The Demise of the Cookie isn’t the End of Identity-Driven Media: Richard Lloyd, GroupM UK

Richard Lloyd, Chief Data Officer of GroupM UK, writes exclusively for ExchangeWire about how identity will survive the impending termination of the third-party cookie.

It’s hardly new news that a combination of browser restrictions and data privacy regulations have sealed the fate of the third-party cookie, but the advertising industry’s continued obsession with its demise is misplaced.

Third-party cookies are already ineffective in today’s fragmented ecosystem of diverse platforms and devices, and they have been for some time. From smart speakers to connected TVs, none of the emerging interaction opportunities use third-party cookies. Our concern shouldn’t be that cookies are being retired in the next couple years – it should be we still rely so heavily on them in 2020. The W3C’s recent petitioning of Google to postpone the deprecation of third-party cookies in Chrome, prompted by the Coronavirus emergency, is symptomatic of our collective inability to accept the need for change.

The loss of the third-party cookie should give us the kick we need to fix the industry’s real identity problems and better serve the needs of advertisers. This doesn’t mean direct replacements for third-party cookies, such as statistical identifiers - browsers and regulatory bodies are unwilling to support them, and they will simply perpetuate the flaws of the existing cookie-centric ad tech ecosystem. Instead it means focussing on other emerging innovations and positive transformation in the way we approach identity-driven media.

These identity-driven methodologies must meet three key criteria. First, they must be fundamentally acceptable to consumers, offering complete transparency into how data is used and, as a result, address lingering GDPR compliance questions. Second, they must be designed from the ground up to work in a fragmented ecosystem spanning a myriad of semi-connected environments, devices and platforms. Finally, they must operate on a spectrum of identifiability, with declared identity at one end and complete anonymity at the other, allowing us to take full advantage of identity when it’s available without being constrained by its absence.

Rather than a single omnipotent solution emerging, we’re likely to see two parallel ecosystems emerge, one based around “declared identity” as a basis for genuine consumer-level identification and one built for an “anonymous” ecosystem defined by a paucity of identity information.

 

The declared identity ecosystem

Walled gardens use declared identity (logins) today to connect consumers across devices and environments. We’re now seeing a good proportion of the rest of the industry shift in this direction – declared identity gives more control to users, can respect consent across platforms and is largely impervious to restrictive browser policies.  It’s an appealing solution to the industry’s digital identity problems, but it rests on consumers’ willingness to declare themselves, and that’s not the only challenge to overcome.

The declared identity ecosystem is device and environment agnostic, but it is already segregated into several distinct identity “spaces” owned by each of the major walled gardens we know today, as well as (increasingly) major broadcasters and publisher cooperatives.
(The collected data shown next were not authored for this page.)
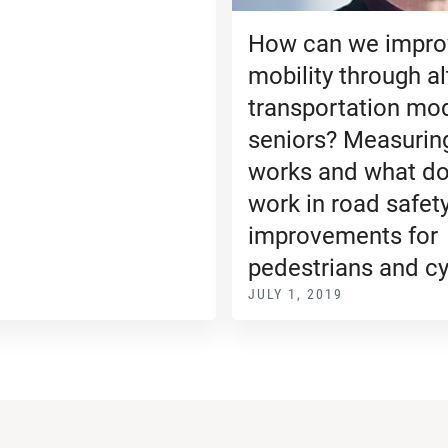
How can we impro
mobility through al
transportation mo
seniors? Measurin
works and what do
work in road safet
improvements for
pedestrians and cy
JULY 1, 2019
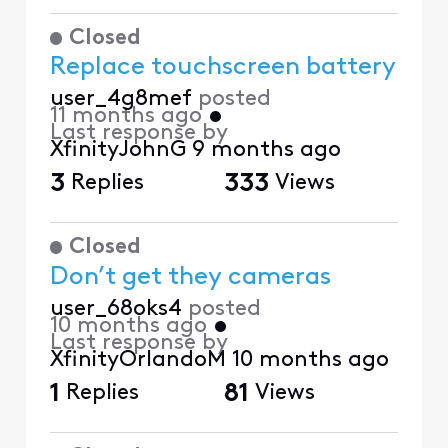
Closed
Replace touchscreen battery
user_4g8mef
posted
11 months ago
•
Last response by
XfinityJohnG
9 months ago
3
Replies
333
Views
Closed
Don’t get they cameras
user_68oks4
posted
10 months ago
•
Last response by
XfinityOrlandoM
10 months ago
1
Replies
81
Views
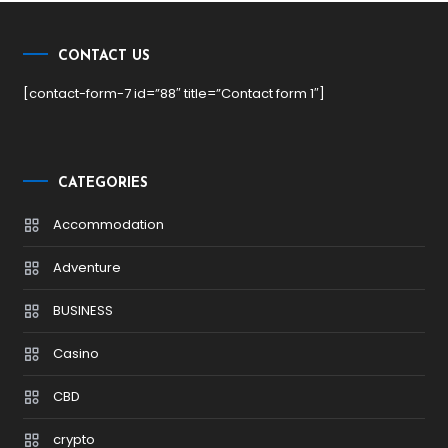
CONTACT US
[contact-form-7 id=”88″ title=”Contact form 1″]
CATEGORIES
Accommodation
Adventure
BUSINESS
Casino
CBD
crypto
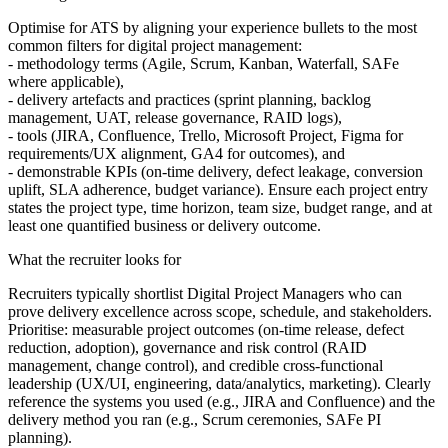
Optimise for ATS by aligning your experience bullets to the most
common filters for digital project management:
-
methodology terms (Agile, Scrum, Kanban, Waterfall, SAFe
where applicable),
-
delivery artefacts and practices (sprint planning, backlog
management, UAT, release governance, RAID logs),
-
tools (JIRA, Confluence, Trello, Microsoft Project, Figma for
requirements/UX alignment, GA4 for outcomes), and
-
demonstrable KPIs (on-time delivery, defect leakage, conversion
uplift, SLA adherence, budget variance). Ensure each project entry
states the project type, time horizon, team size, budget range, and at
least one quantified business or delivery outcome.
What the recruiter looks for
Recruiters typically shortlist Digital Project Managers who can
prove delivery excellence across scope, schedule, and stakeholders.
Prioritise: measurable project outcomes (on-time release, defect
reduction, adoption), governance and risk control (RAID
management, change control), and credible cross-functional
leadership (UX/UI, engineering, data/analytics, marketing). Clearly
reference the systems you used (e.g., JIRA and Confluence) and the
delivery method you ran (e.g., Scrum ceremonies, SAFe PI
planning).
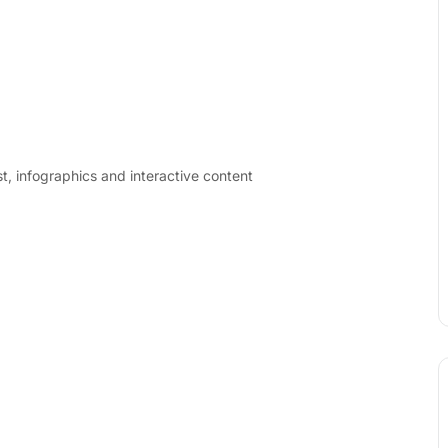
t, infographics and interactive content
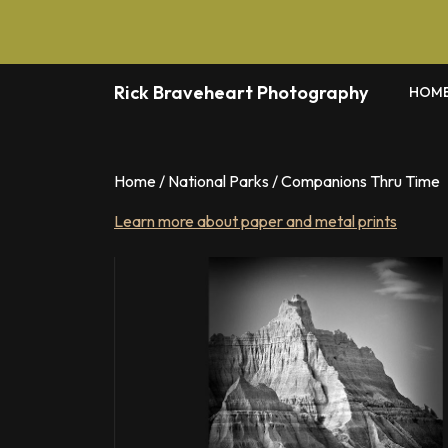
Skip
to
content
Rick Braveheart Photography
HOM
Home
/
National Parks
/ Companions Thru Time
Learn more about paper and metal prints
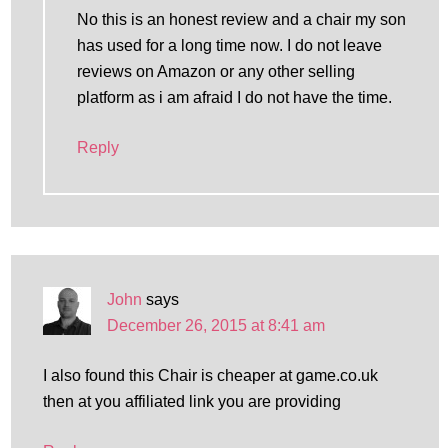
No this is an honest review and a chair my son
has used for a long time now. I do not leave
reviews on Amazon or any other selling
platform as i am afraid I do not have the time.
Reply
John
says
December 26, 2015 at 8:41 am
I also found this Chair is cheaper at game.co.uk
then at you affiliated link you are providing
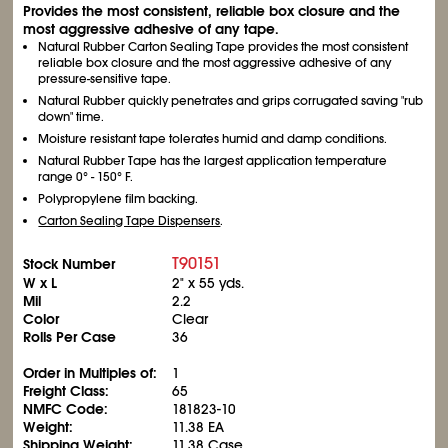
Provides the most consistent, reliable box closure and the
most aggressive adhesive of any tape.
Natural Rubber Carton Sealing Tape provides the most consistent
reliable box closure and the most aggressive adhesive of any
pressure-sensitive tape.
Natural Rubber quickly penetrates and grips corrugated saving "rub
down" time.
Moisture resistant tape tolerates humid and damp conditions.
Natural Rubber Tape has the largest application temperature
range 0° - 150° F.
Polypropylene film backing.
Carton Sealing Tape Dispensers
.
T90151
Stock Number
W x L
2" x 55 yds.
Mil
2.2
Color
Clear
Rolls Per Case
36
Order in Multiples of:
1
Freight Class:
65
NMFC Code:
181823-10
Weight:
11.38 EA
Shipping Weight:
11.38 Case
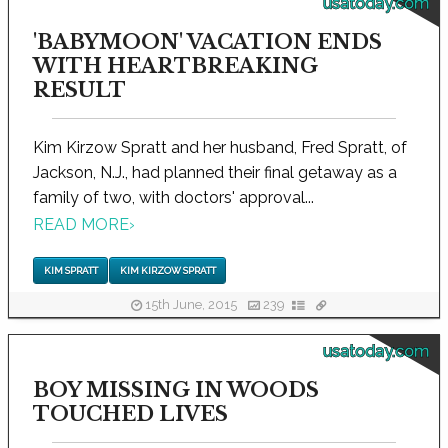
usatoday.com
'BABYMOON' VACATION ENDS
WITH HEARTBREAKING
RESULT
Kim Kirzow Spratt and her husband, Fred Spratt, of
Jackson, N.J., had planned their final getaway as a
family of two, with doctors' approval...
READ MORE
›
KIM SPRATT
KIM KIRZOW SPRATT
15th June, 2015
239
usatoday.com
BOY MISSING IN WOODS
TOUCHED LIVES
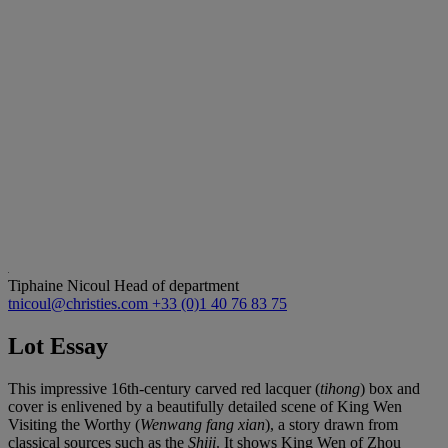
Tiphaine Nicoul
Head of department
tnicoul@christies.com
+33 (0)1 40 76 83 75
Lot Essay
This impressive 16th-century carved red lacquer (
tihong
) box and
cover is enlivened by a beautifully detailed scene of King Wen
Visiting the Worthy (
Wenwang fang xian
), a story drawn from
classical sources such as the
Shiji
. It shows King Wen of Zhou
These are exclusive spaces, which create silos of delivery, measurement and targeting. Scale is key here as buyers will only commit to working within a distinct identity space if it offers sufficient reach and ROI potential. If publishers and broadcasters can’t achieve sufficient scale, it’s possible the existing walled gardens may create an identity layer for other media owners using their existing passport-style services.

 

The anonymous ecosystem

An anonymous ecosystem where identification at an individual level doesn’t exist in any meaningful way will emerge to cater to these consumers. Contextual signals will naturally become more important in this ecosystem, although context alone won’t be the engine for digital media execution, as some providers hope. Location signals and cohort-level signals (for example as illustrated by the Federated Learning of Cohorts (FLoC) concept in Google’s privacy sandbox proposals) will also likely play a role.

Machine learning will become an ever more powerful tool to make sense of these signals for optimisation and delivery management, and new forms of panel-based measurement will compensate for the inability to track large numbers of consumers longitudinally. Industry players such as Xaxis already provide AI technology for programmatic optimisation that are agnostic to identity-based targeting. Consumer-centric programmatic solutions, alternative media models, and new campaign optimisation techniques will enable alternative forms of identity-driven advertising, even when declared identity is unavailable.

 

Creating competitive advantage in the new era of identity-driven media

Let’s not beat around the bush – implementing effective technologies and methodologies to execute effectively inside each of these two ecosystems won’t be trivial, and orchestrating campaigns effectively across both of them won’t be straightforward. But that’s why it’s all the more important to start now – commiserating over the demise of the cookie does no one any favours. For those bold enough to seize the opportunity, the future for identity-driven media looks bright indeed.